The Rosett Report

With a Nod to Orwell and Kafka, How About a Get-Real UN Web Site?

We’ve hit another of those seasons in which it’s simply getting hard to keep track of the UN scandals, outrages, hypocrisies, chronic nonsense and spectacular failures of the moment — between the allegations of Guns-for-Gold, Cash for Kim, diamond smuggling in Zimbabwe, fraud at the World Meteorological Association, the recent conviction of the head of the UN budget oversight committee for laundering kickbacks in cahoots with a UN procurement officer, the current bribery trial of another UN procurement officer, the lingering and massive questions still surrounding Oil-for-Food; as well as Zimbabwe heading the Commission on Sustainable Development, Iran re-elected to the Disarmament Commission, the obscene and useless “reformed” Human Rights Council, and the rolling series of peacekeeper sex scandals. Plus, of course, the chronic failures to help North Korean refugees or stop the genocide in Sudan — and, naturally, the gross failure to prevent North Korea from getting the nuclear bomb and Iran from pursuing it full tilt.

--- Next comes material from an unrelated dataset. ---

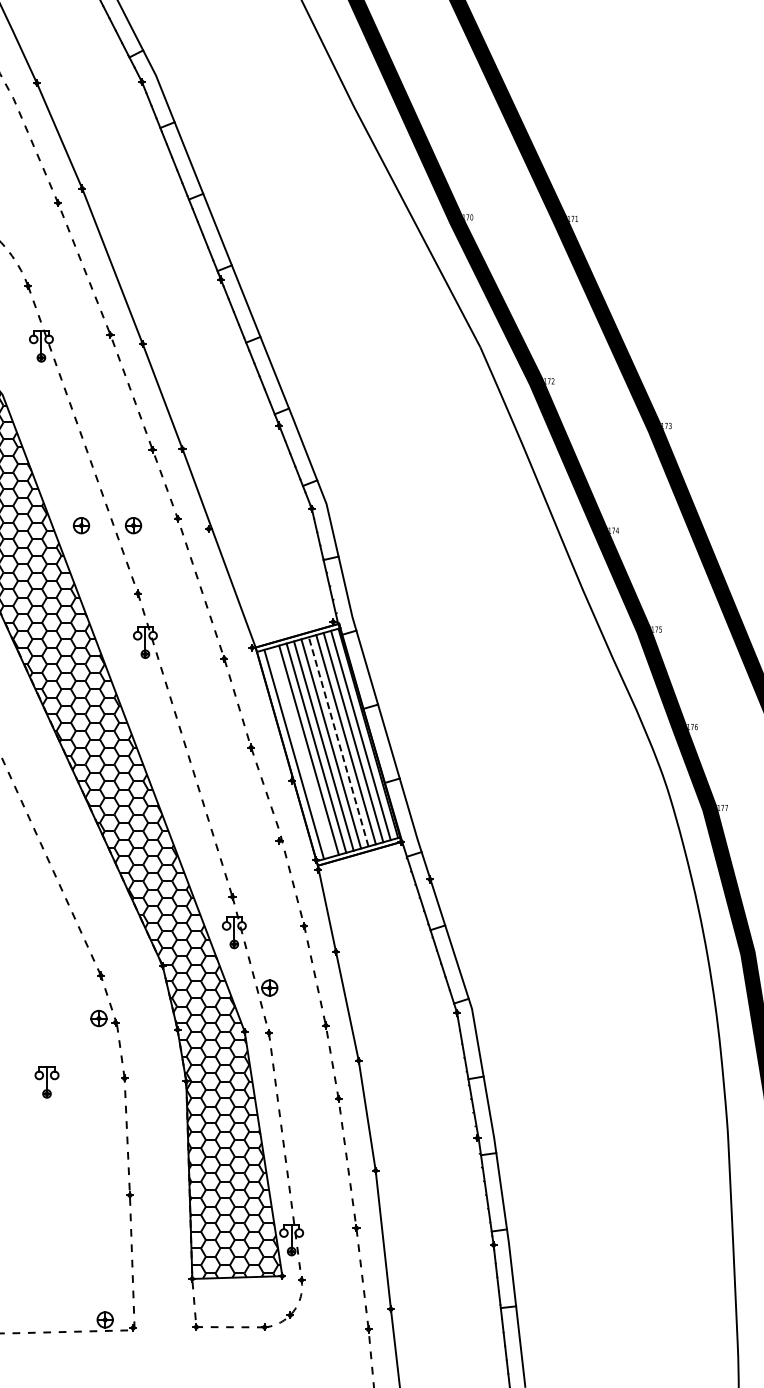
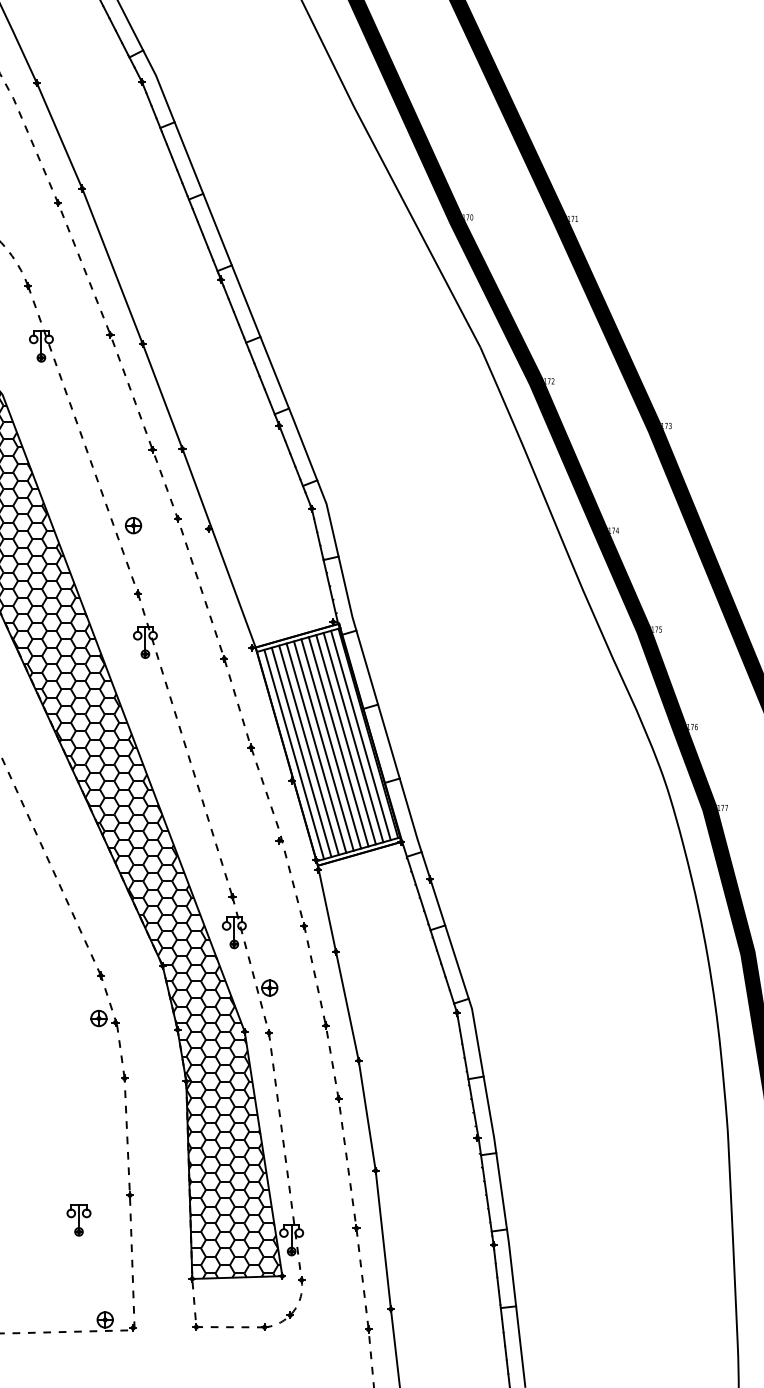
part at (81, 525): present -> none
line at (338, 741): dashed -> solid
line at (301, 752): none -> present
part at (46, 1082) position: (46, 1082) -> (78, 1220)
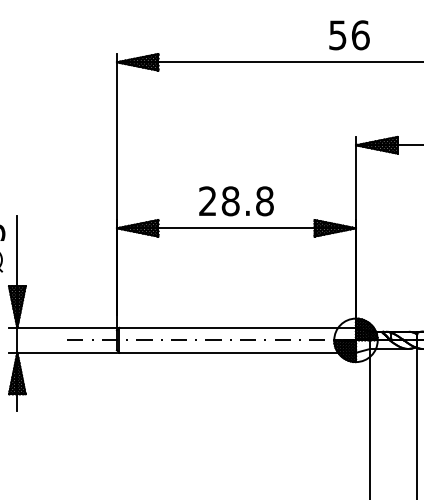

If you go to the official UN web site, it’s not much help in getting a handle on all this. Today I was browsing through the highlights in which the UN is busy condemning, urging, promoting, responding, you-get-the-idea, including such announcements as “Sport Can Produce Valuable Results in Development and Peace — UN Official” (the sports nuts of the dictator brat pack come to mind; for instance, Leo Mugabe, Seif Qaddafi and the late Uday Hussein).

While we should perhaps give credit that the UN with its $85 million-plus annual budget for public information has chosen thus to honor the visions of George Orwell, or perhaps Franz Kafka, there is a need for a web site that does a better job of organizing the UN news of the day. We already have one terrific resource, Eye on the UN , which provides documents and commentary (disclosure: this includes some of my own articles). But there’s still room for a site that breaks down the latest developments into basic categories, easy to follow — for instance, “Sustainable Sex Scandals,” “Cover-Ups in Progress,” “Bribery and Kickback Cases,” “Failed Resolutions to Contain Rogue States” (maybe these should also be made available in tastefully printed boxed sets) and “Hypocrite of the Week.”

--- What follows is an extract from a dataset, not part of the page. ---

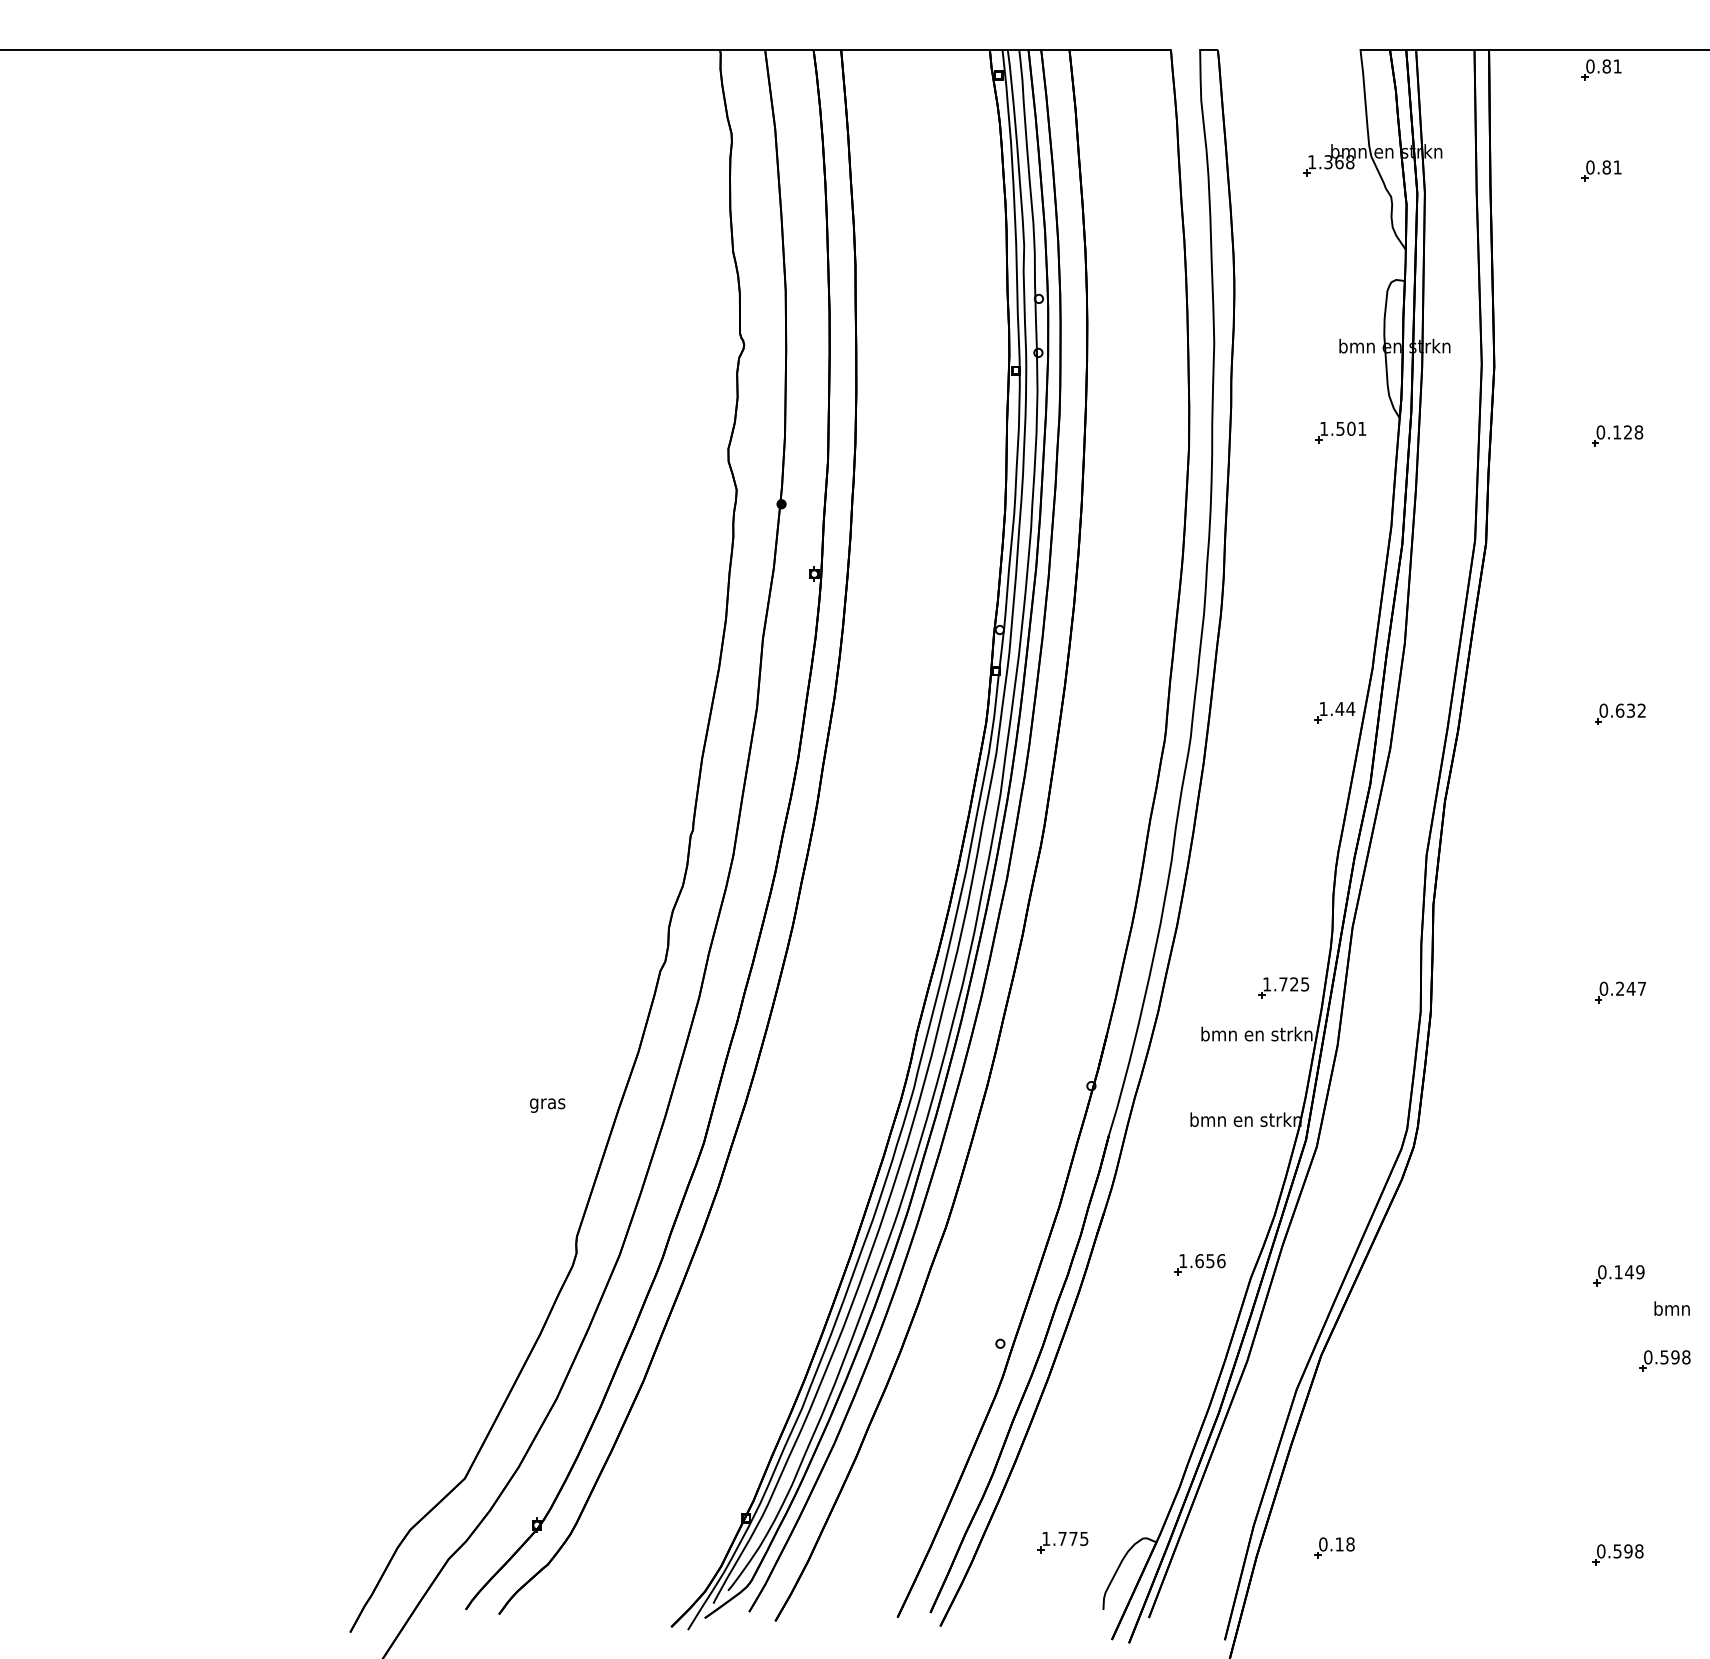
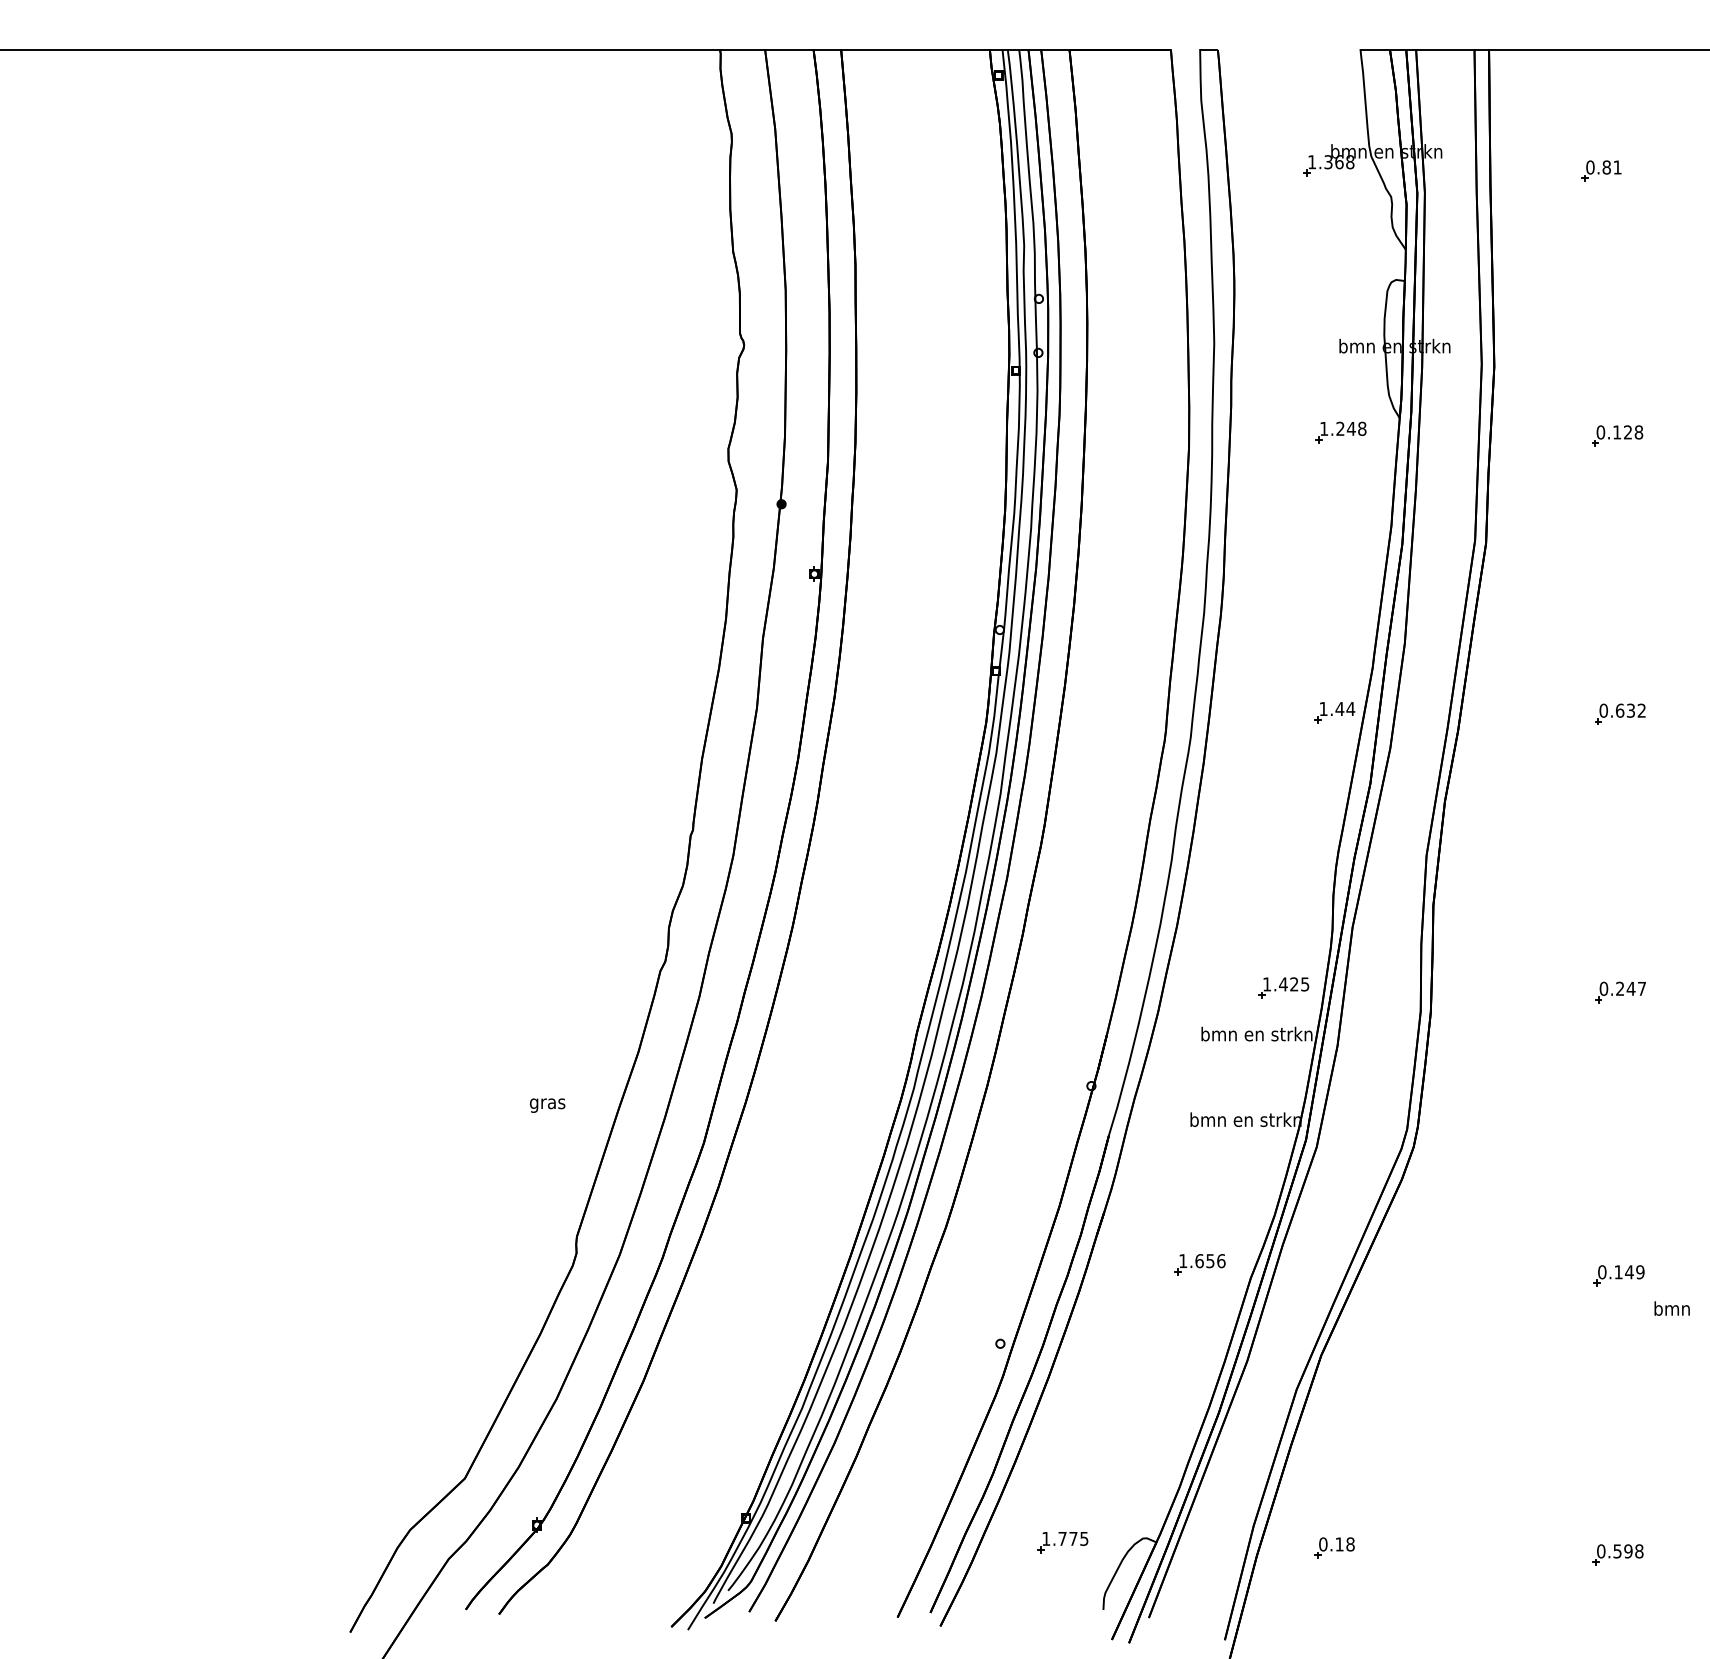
part at (1601, 69): present -> none
text at (1351, 428): 1.501 -> 1.248
text at (1283, 984): 1.725 -> 1.425
part at (1664, 1360): present -> none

Lest that sound negative, there should also be a section devoted to genuine good works and real heroes. The pity, of course, is that there are good people within the UN system — many of them much distressed by what goes on around them — but they work for an institution that is in violation of the same human rights standards to which it gives lip service, and if you add a section praising them by name — “Honest Defenders of the UN Mandate” — they’d be at risk of losing their jobs.